Çoğumuz cep telefonumuzu geceleri şarj ederiz. Tam şarj en fazla birkaç saat sürerken, telefon genellikle sekiz saat veya daha fazla fişe takılı kalır!
Bununla birlikte, akıllı telefonlar hızlı şarj olma avantajına sahip olan ancak çok yüksek voltaja maruz kaldığında zarar gören bir lityum iyon pil ile donatılmıştır. Ek olarak, aşırı şarj etme pili aşırı ısıtabilir ve bazı durumlarda alev alan Galaxy Note 7’de gördüğümüz gibi yangınlara neden olabilir.
Ancak bu fenomeni önlemek için çoğu üretici, şarj dolduğunda akımı otomatik olarak durduran sistemlerle donatılmış telefonlara sahiptir. Sorun şu ki, telefon kullanılmadığı zamanlarda bile az miktarlarda deşarj oluyor.
Batarya belirli bir seviyenin altına düşer düşmez %100’e ulaşana kadar şarjı yeniden başlatır ve bu gece boyunca birkaç kez devam eder. Yani gece boyunca batarya her azaldığında telefonu aşırı ısıtan çok fazla “mini şarj” olur.
Şarj cihazı ayrıca elektrik tüketir
Üstelik enerji tüketen tek telefon da telefon değil. Batarya %100 şarj olduğunda ve şarj cihazı takılı kaldığında, şarj cihazı elektriği emmeye devam eder.
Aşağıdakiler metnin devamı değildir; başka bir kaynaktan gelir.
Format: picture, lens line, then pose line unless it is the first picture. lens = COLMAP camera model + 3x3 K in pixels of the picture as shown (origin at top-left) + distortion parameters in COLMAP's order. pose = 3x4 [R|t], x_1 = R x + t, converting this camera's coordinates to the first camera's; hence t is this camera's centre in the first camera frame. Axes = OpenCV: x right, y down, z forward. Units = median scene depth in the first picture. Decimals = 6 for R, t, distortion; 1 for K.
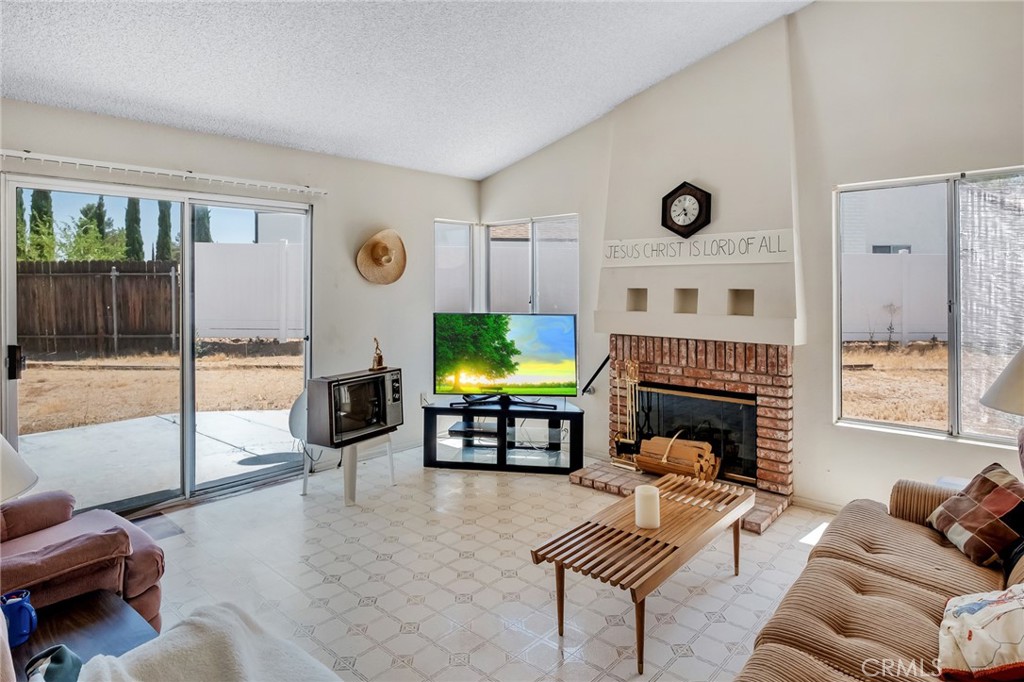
lens RADIAL K [[577.0, 0, 516.6], [0, 577.0, 279.6], [0, 0, 1]] dist [0.013045, 0.000698]
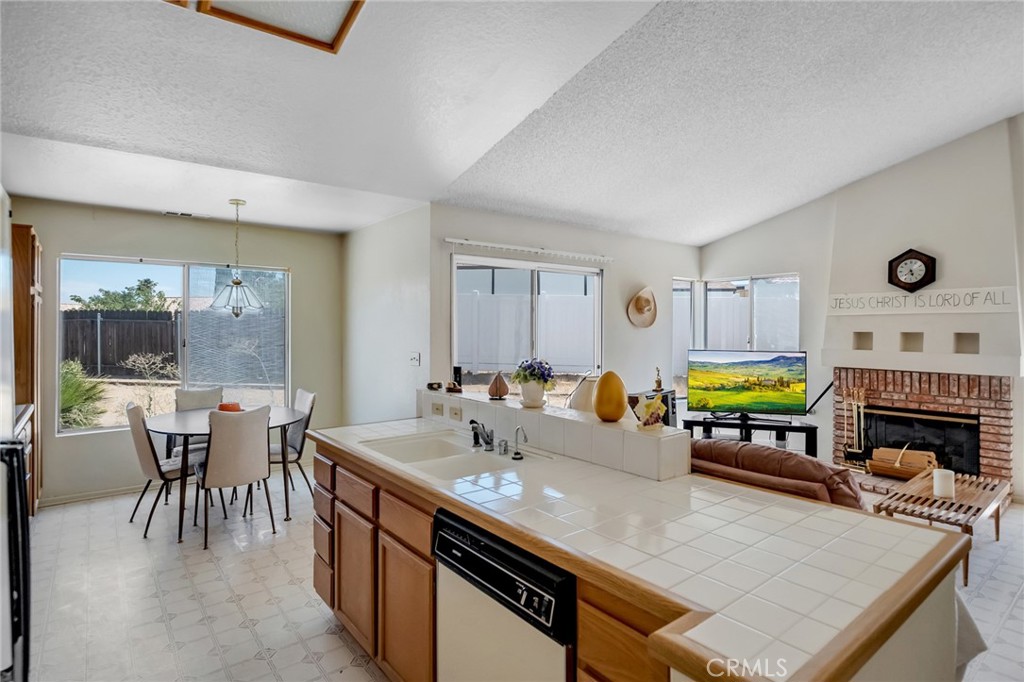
lens RADIAL K [[526.5, 0, 520.3], [0, 526.5, 323.3], [0, 0, 1]] dist [0.006376, -0.003639]
pose [[0.989737, 0.003757, -0.142852, -0.393424], [-0.003836, 0.999993, -0.000277, -0.000570], [0.142850, 0.000822, 0.989744, -0.278741]]
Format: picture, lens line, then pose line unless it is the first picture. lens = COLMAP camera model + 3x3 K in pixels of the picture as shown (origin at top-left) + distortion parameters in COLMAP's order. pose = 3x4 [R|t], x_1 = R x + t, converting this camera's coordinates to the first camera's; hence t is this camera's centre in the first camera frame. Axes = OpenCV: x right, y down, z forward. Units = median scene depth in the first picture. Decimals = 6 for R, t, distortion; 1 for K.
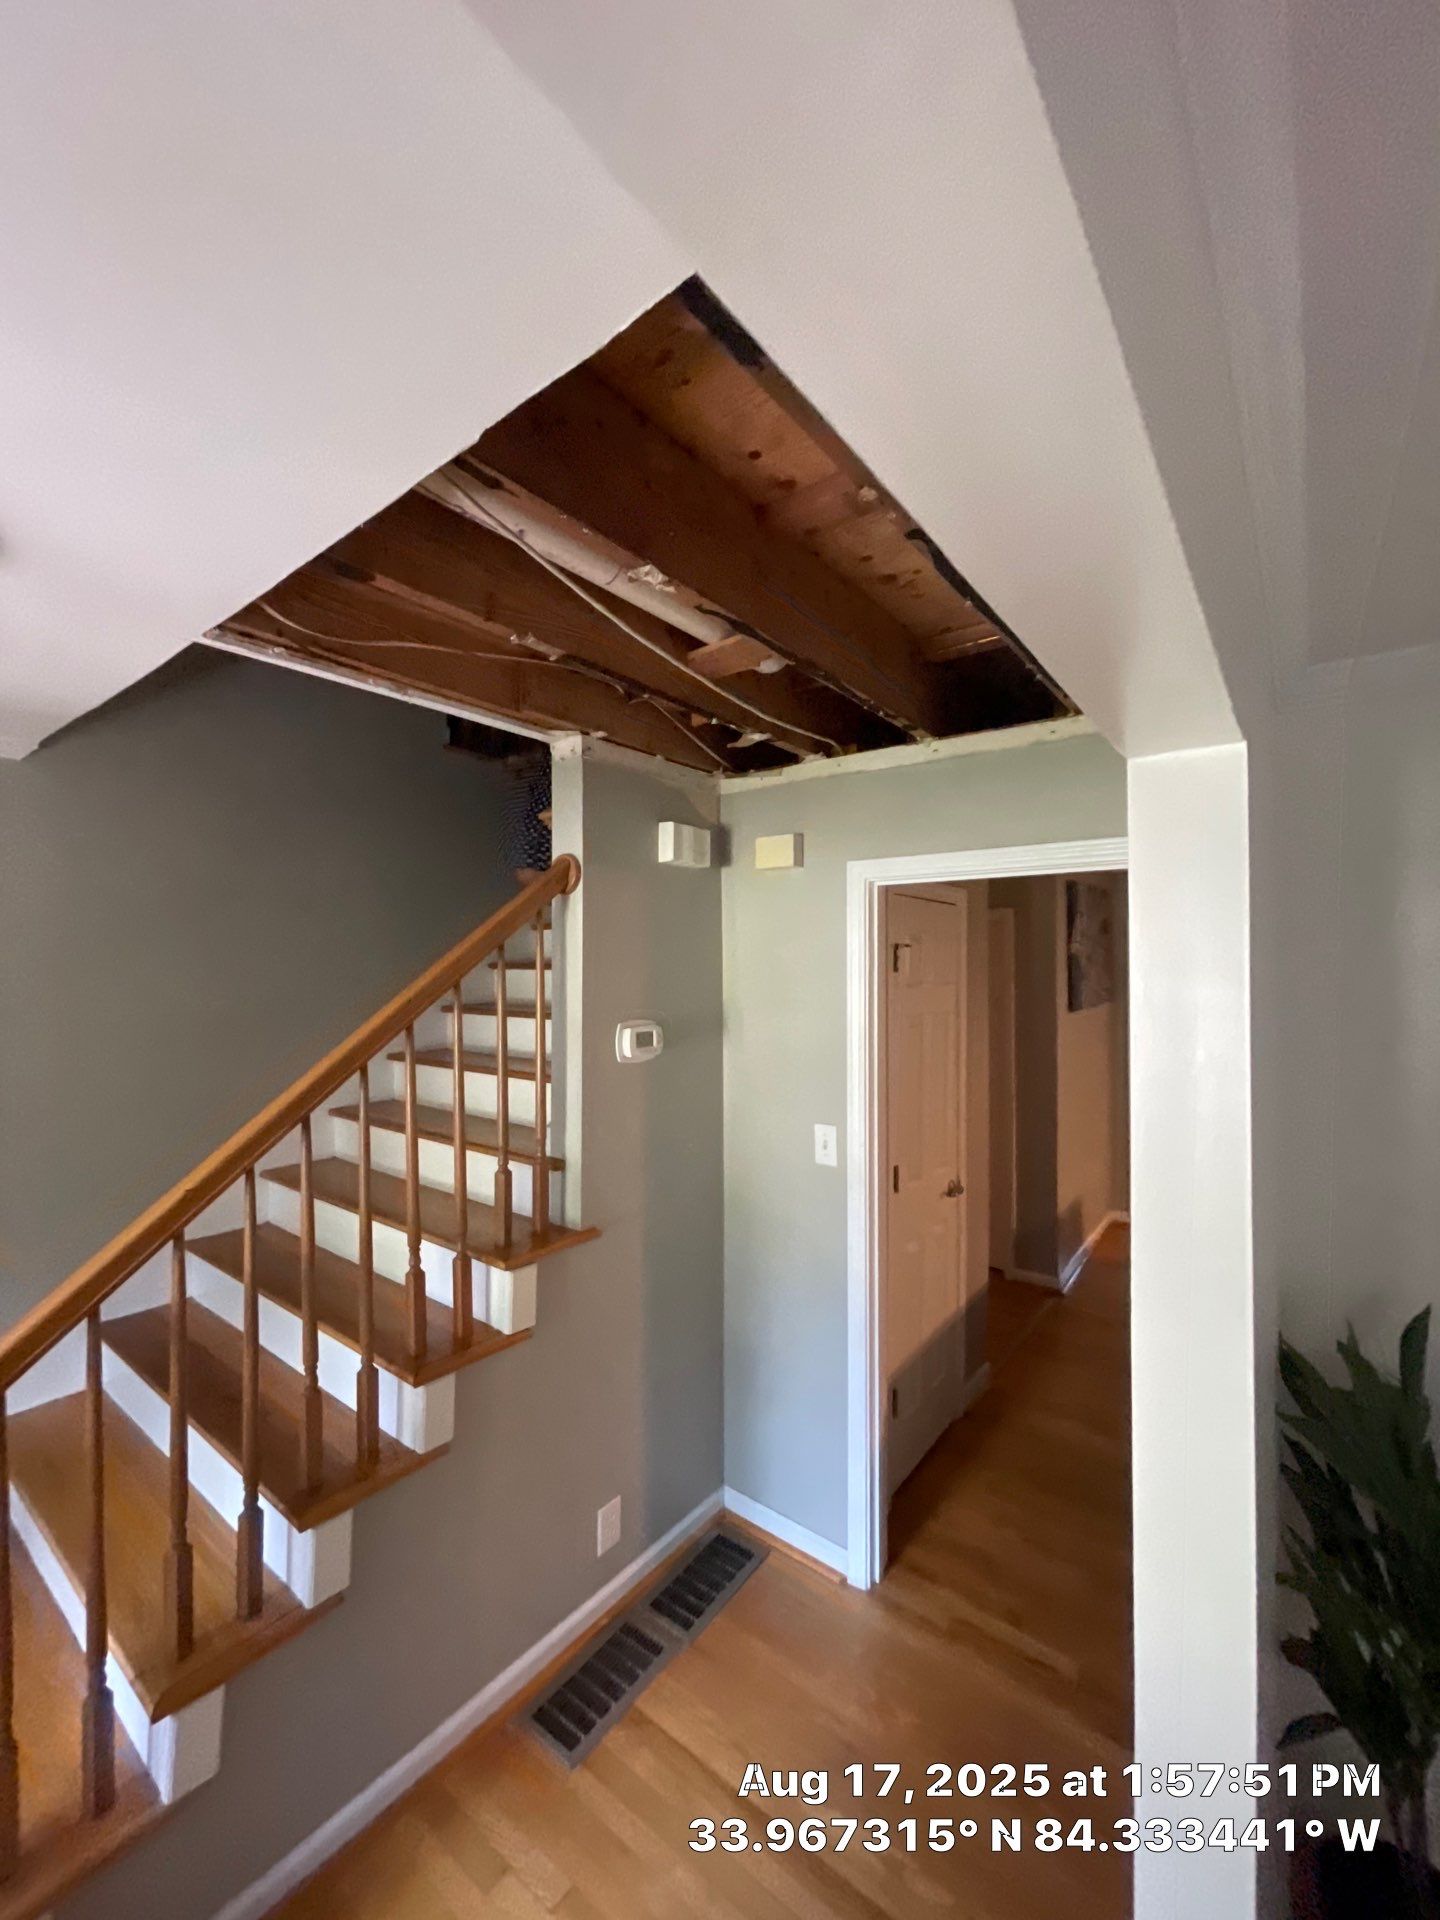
lens RADIAL K [[777.1, 0, 715.9], [0, 777.1, 966.9], [0, 0, 1]] dist [0.006079, -0.001722]
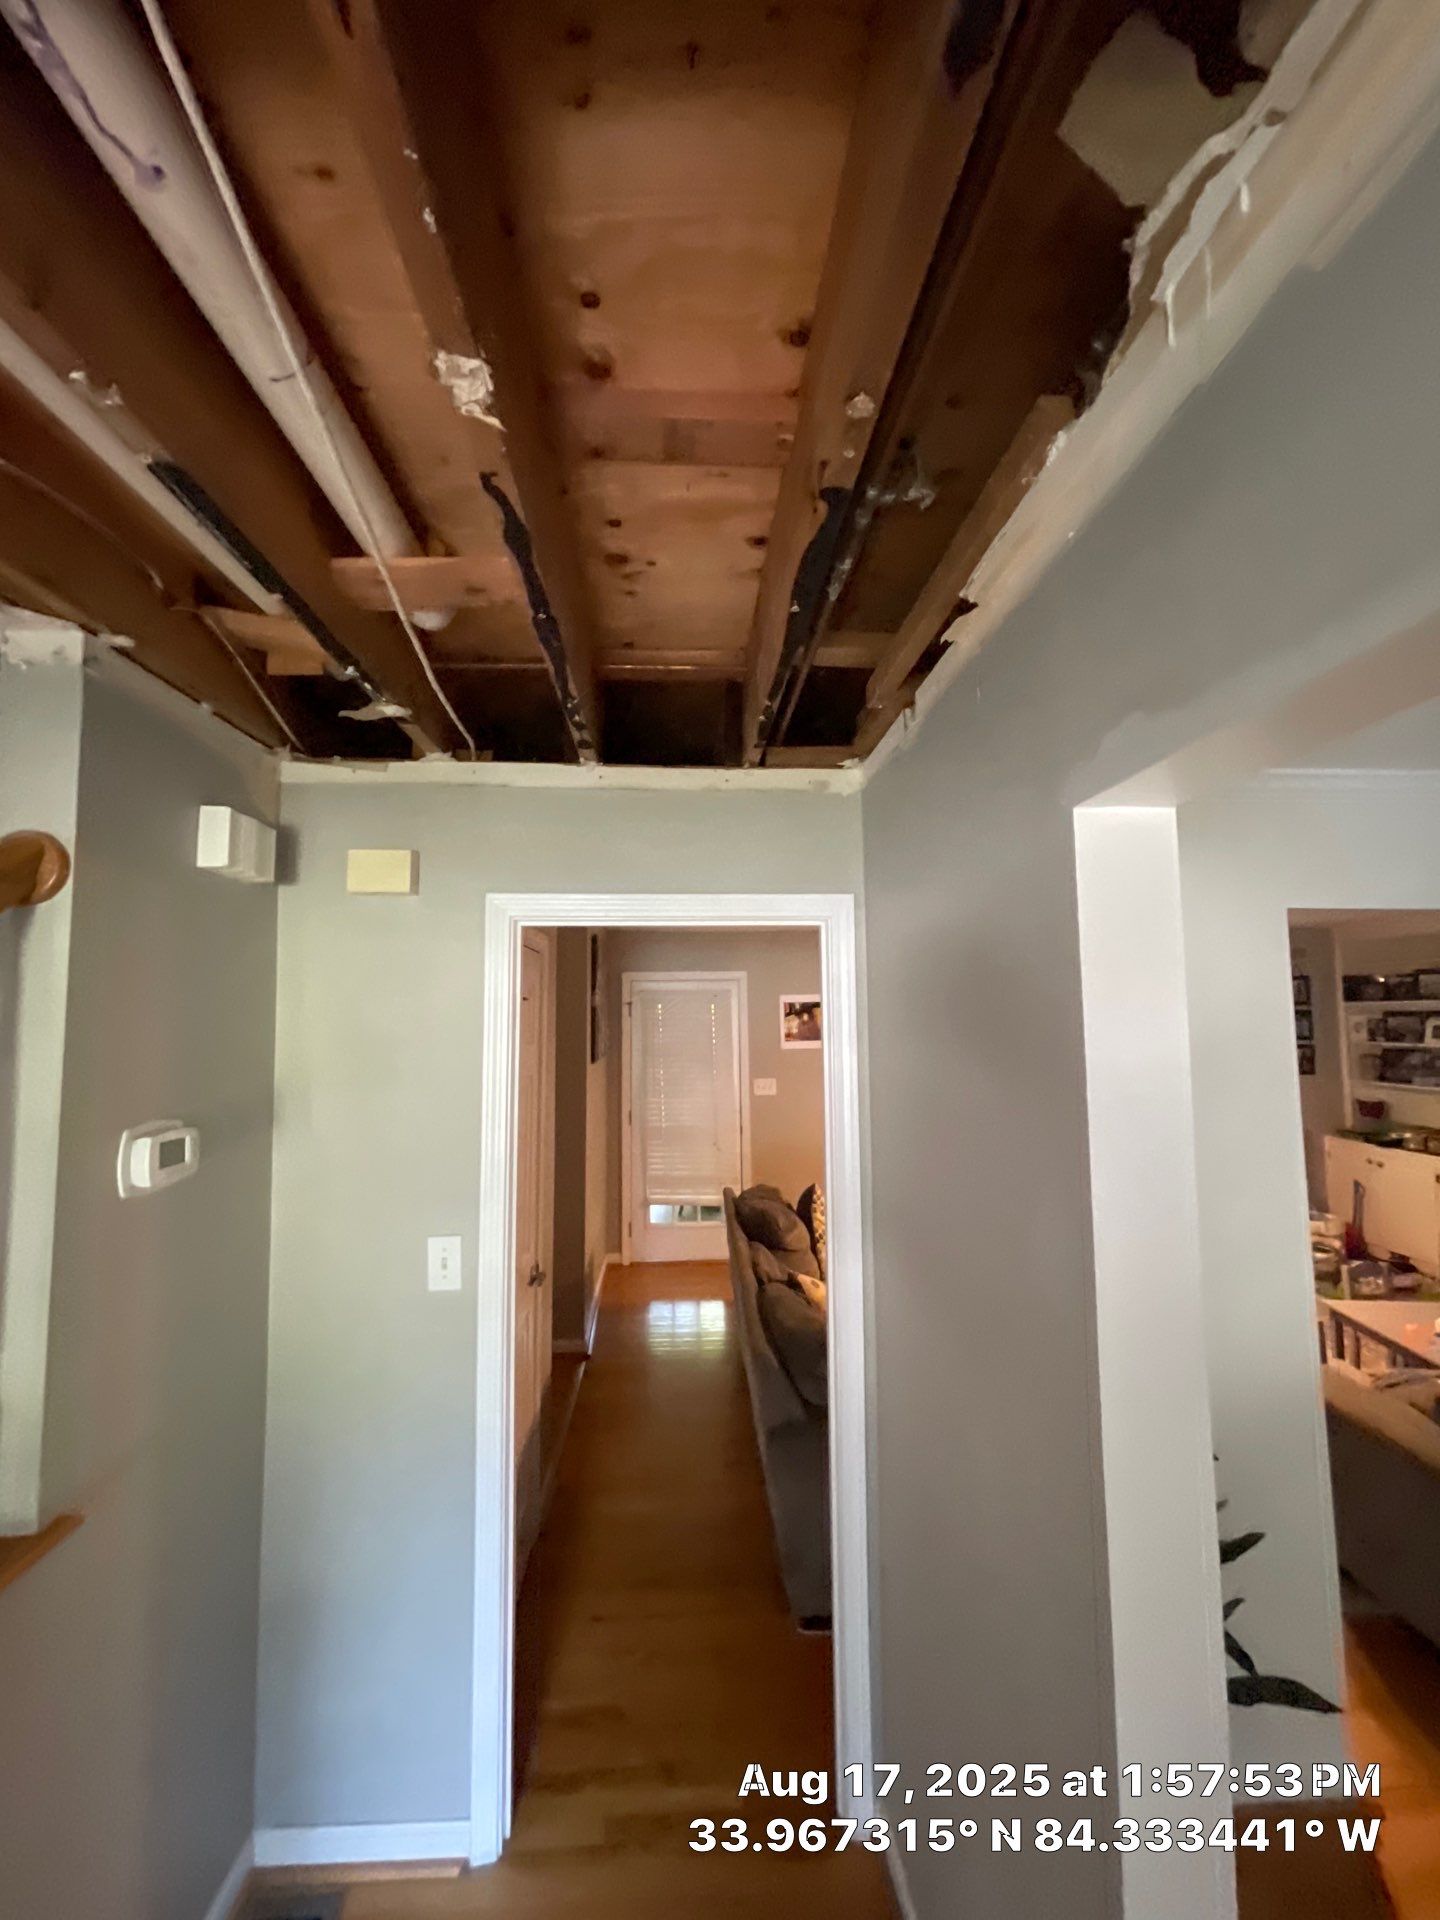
lens RADIAL K [[777.1, 0, 711.6], [0, 777.1, 961.1], [0, 0, 1]] dist [0.006079, -0.001722]
pose [[0.756304, 0.036578, 0.653197, -0.182073], [0.007848, 0.997857, -0.064965, -0.013536], [-0.654174, 0.054259, 0.754396, 0.264834]]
Berkeley Lab’e göre, bir şarj cihazı, şarj olurken ortalama 3,68 watt’lık ve pil doluyken şebekeye bağlı kaldığında 2,24 watt’lık bir ortalama güç tüketimi yapar. Bu da boşuna bir enerji israfıdır. Her ne kadar küçük bir enerji miktarı gibi görünse de, tüm insanların harcadığı enerjiyi hesaplayınca birkaç barajın ürettiği kadar enerji boşa gitmiş olur.
Pilin ömrünü uzatmak için şarjın her zaman %30 ile %80 arasında tutulması önerilir, yani pil tamamen boşalana kadar beklemeyin veya maksimum seviyeye kadar şarj etmeyin.